L’image terrible qui me trotte dans la tête est celle de MTTERRAND et CHIRAC, à Lomé, à un sommet France-Afrique. Le premier Ministre Chirac est arrivé 24 heures avant le Président Mitterrand, et à l’ouverture de la Conférence, est assis à la droite du Président Mitterrand.
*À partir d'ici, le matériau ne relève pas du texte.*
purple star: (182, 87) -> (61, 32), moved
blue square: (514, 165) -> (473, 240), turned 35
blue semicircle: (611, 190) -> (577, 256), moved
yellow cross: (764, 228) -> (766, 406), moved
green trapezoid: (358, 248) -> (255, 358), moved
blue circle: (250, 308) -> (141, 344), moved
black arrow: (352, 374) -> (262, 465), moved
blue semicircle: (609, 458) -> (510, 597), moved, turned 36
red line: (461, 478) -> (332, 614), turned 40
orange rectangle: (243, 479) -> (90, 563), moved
Celui-ci finit son discours et sans même jeter un coup d’œil à son Premier Ministre , pendant tout le temps où ils étaient assis côte à côte, lui jette presque les feuillets de son discours sans lui jeter un seul regard, comme un patron donne un colis encombrant à son boy ! Et cela, c’est dans un pays développé !
Au Togo, en 1994, l’opposition remporte la majorité absolue relative (42 sièges sur 81 à l’époque) et le Président EYADEMA nomme le premier Ministre « dans la majorité parlementaire », en la personne de Mr EDEM KODJO, qui n’a que 6 députés pour son parti, l’UTD, alors que le CAR de Me AGBOYIBO en a 36 ! Les deux leaders de l’opposition, qui n’ont rien compris au piège à eux tendu par le Président, s’entre-déchirent, et cassent leur coalition, redonnant ainsi les coudées franches au Président EYADEMA !
Aujourd’hui, la situation est pire, avec la révision constitutionnelle intervenue le 31 décembre 2002 qui modifie l’article 66 de notre Constitution en ces termes :
« Le Président de la République nomme le Premier Ministre. Il met fin à ses fonctions. »
Plus question de la mention « dans la majorité parlementaire » ! En clair, le Président nomme qui il veut à la Primature !
Nous avions vu venir tout ceci, et fort de l’expérience connue des pays développés, certains ministres collègues de la transition et moi avions bataillé dur, lors de la rédaction et de l’étude de l’avant projet de la Constitution, débattu en Conseil des Ministres (avant son envoi au Parlement transitoire pour étude et adoption par référendum national), oui, nous avions bataillé dur pour le choix d’un système politique Présidentiel, avec si possible une vice –présidence, à l’américaine… Mais hélas, nous n’avons pas été suivis !
Les pièges de la cohabitation est que le Président de la République garde en fait toutes ses prérogatives : il nomme les ambassadeurs et les dégomme, nomme les directeurs de société en accord avec la Premier Ministre, mais c’est lui qui a le dernier mot, nomme les ministre en accord avec le Premier Ministre mais c’est lui qui signe les décrets de nomination ! L’exemple historique est la nomination du ministre des Affaires étrangères français pendant la cohabitation MITTERRAND-CHIRAC. Le Premier Ministre CHIRAC a tout fait pour imposer son homme, mais au finish, c’est Hubert Védrine, l’homme du Président, que celui-ci a imposé !
En résumé, pour les pays africains apprentis dans la démocratie, le système présidentiel à l’Américaine ou à la ghanéenne ou encore à la béninoise, est le meilleur. Il est le gage d’une stabilité institutionnelle, pour éviter des motions de censure qui emportent tous les ans les Premiers ministres d’un système semi-présidentiel.
Dr David E. IHOU
Consultant en Géopolitique et stratégie sécuritaire.